▶ Your goal
Check each line of the data, and copy those where "https" appears.

[[ Supplied material, beginning ]]

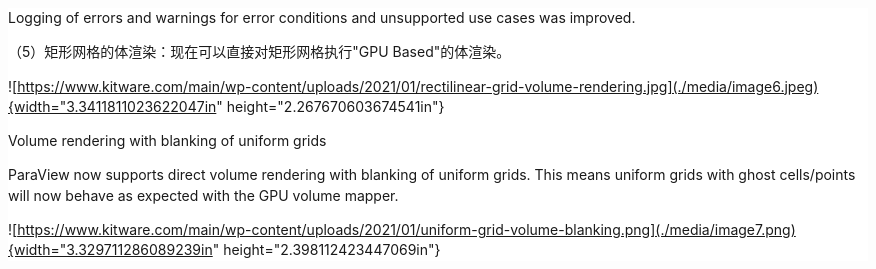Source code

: Logging of errors and warnings for error conditions and unsupported use
cases was improved.

（5）矩形网格的体渲染：现在可以直接对矩形网格执行\"GPU Based\"的体渲染。

![https://www.kitware.com/main/wp-content/uploads/2021/01/rectilinear-grid-volume-rendering.jpg](./media/image6.jpeg){width="3.3411811023622047in"
height="2.267670603674541in"}

Volume rendering with blanking of uniform grids

ParaView now supports direct volume rendering with blanking of uniform
grids. This means uniform grids with ghost cells/points will now behave
as expected with the GPU volume mapper.

![https://www.kitware.com/main/wp-content/uploads/2021/01/uniform-grid-volume-blanking.png](./media/image7.png){width="3.329711286089239in"
height="2.398112423447069in"}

[[ Supplied material, end ]]

▶ Finished exercise
![https://www.kitware.com/main/wp-content/uploads/2021/01/rectilinear-grid-volume-rendering.jpg](./media/image6.jpeg){width="3.3411811023622047in"
![https://www.kitware.com/main/wp-content/uploads/2021/01/uniform-grid-volume-blanking.png](./media/image7.png){width="3.329711286089239in"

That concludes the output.